Sundaram Alternate Assets – because “Alternate” makes everything sound cooler.
Essentially, it’s an NBFC conglomerate wrapped in an Excel sheet. The AUM ₹1.08 lakh crore (FY23) spans from vehicle finance (₹34,500 cr) to home finance (₹11,180 cr), insurance (₹7,600 cr) and AMC business (₹54,800 cr).
Their bread and butter remains vehicle loans — especially commercial vehicles (47 % of AUM) and cars (25 %). South India accounts for 57 % of total asset finance AUM.

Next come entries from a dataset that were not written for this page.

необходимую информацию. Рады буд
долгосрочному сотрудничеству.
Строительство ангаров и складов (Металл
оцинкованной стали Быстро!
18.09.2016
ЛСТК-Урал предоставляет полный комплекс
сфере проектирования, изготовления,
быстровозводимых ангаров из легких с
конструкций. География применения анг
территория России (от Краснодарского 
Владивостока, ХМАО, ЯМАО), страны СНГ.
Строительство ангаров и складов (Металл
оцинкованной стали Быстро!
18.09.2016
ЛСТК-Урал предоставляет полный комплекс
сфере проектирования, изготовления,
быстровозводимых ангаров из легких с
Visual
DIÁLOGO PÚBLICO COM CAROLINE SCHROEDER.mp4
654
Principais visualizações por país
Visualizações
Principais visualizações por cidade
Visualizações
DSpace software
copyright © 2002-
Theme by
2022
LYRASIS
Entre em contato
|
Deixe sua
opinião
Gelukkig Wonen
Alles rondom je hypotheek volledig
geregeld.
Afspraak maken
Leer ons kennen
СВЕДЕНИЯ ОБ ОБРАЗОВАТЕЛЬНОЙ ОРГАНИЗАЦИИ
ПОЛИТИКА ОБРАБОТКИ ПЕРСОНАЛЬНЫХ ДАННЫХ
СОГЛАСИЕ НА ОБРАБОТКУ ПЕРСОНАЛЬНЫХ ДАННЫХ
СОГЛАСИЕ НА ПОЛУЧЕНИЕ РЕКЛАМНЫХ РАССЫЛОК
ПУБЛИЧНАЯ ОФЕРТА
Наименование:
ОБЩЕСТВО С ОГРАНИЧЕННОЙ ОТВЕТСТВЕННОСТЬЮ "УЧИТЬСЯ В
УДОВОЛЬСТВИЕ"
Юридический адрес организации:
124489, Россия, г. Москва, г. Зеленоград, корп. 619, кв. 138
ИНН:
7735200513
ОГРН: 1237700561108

Imagine a temple-run of loans: from tractors in Tamil Nadu to taxis in Noida, Sundaram is quietly collecting interest everywhere.

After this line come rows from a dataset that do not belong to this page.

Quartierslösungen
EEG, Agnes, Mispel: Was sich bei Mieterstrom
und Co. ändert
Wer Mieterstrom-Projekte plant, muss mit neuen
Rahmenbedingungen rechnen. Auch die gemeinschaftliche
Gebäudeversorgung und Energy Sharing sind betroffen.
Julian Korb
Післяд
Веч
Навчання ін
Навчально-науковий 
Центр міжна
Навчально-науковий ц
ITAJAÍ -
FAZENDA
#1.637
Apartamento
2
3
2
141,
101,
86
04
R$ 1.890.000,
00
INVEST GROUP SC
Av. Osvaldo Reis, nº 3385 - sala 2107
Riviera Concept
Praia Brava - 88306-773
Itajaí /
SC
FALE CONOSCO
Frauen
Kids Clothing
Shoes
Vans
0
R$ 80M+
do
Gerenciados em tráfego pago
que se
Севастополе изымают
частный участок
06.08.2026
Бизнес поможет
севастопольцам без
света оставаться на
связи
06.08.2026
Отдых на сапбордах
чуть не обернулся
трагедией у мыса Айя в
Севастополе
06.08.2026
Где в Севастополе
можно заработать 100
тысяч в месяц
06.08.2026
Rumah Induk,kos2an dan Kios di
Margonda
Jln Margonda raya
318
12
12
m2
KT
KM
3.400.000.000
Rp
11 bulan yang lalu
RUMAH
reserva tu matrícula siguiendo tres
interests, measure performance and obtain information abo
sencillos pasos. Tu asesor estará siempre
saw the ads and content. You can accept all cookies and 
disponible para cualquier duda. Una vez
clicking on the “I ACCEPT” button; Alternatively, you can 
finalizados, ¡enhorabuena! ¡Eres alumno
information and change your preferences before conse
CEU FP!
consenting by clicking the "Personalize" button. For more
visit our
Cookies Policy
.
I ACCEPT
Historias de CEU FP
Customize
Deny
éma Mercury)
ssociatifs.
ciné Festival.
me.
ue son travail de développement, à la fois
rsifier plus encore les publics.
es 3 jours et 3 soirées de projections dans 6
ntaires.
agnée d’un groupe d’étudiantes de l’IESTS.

And they even offer diesel finance — yes, they literally fund your fuel. If that’s not Indian innovation, what is?
4. Financials Overview
Source table
Metric (₹ crore)
Q2 FY26
Q2 FY25
Q1 FY26
YoY %
QoQ %
Revenue
2,386
2,085
2,349
14.4 %
1.6 %
EBITDA (≈ Fin. Profit)
695
599
627
16.0 %
10.8 %
PAT
488
436
475
11.9 %
2.7 %
EPS (₹)
43.94
39.26
42.77
12.0 %
2.7 %
Annualised EPS ≈ ₹ 176 → P/E ≈ 26.4×.
Commentary: Margins hold strong at 79 % OPM. PAT margins ~21 %. For a 70-year-old NBFC, that’s Pilates-level flexibility. The sequential growth may look modest, but that’s because they’re not chasing adrenaline; they’re chasing repayments.
5. Valuation Discussion – Fair Value Range
Let’s crunch some numbers like accountants in heat.
(a) P/E Method
Annualised EPS = ₹ 176. If sector P/E ≈ 22–28×, fair value range = ₹ 3,872 – ₹ 4,928.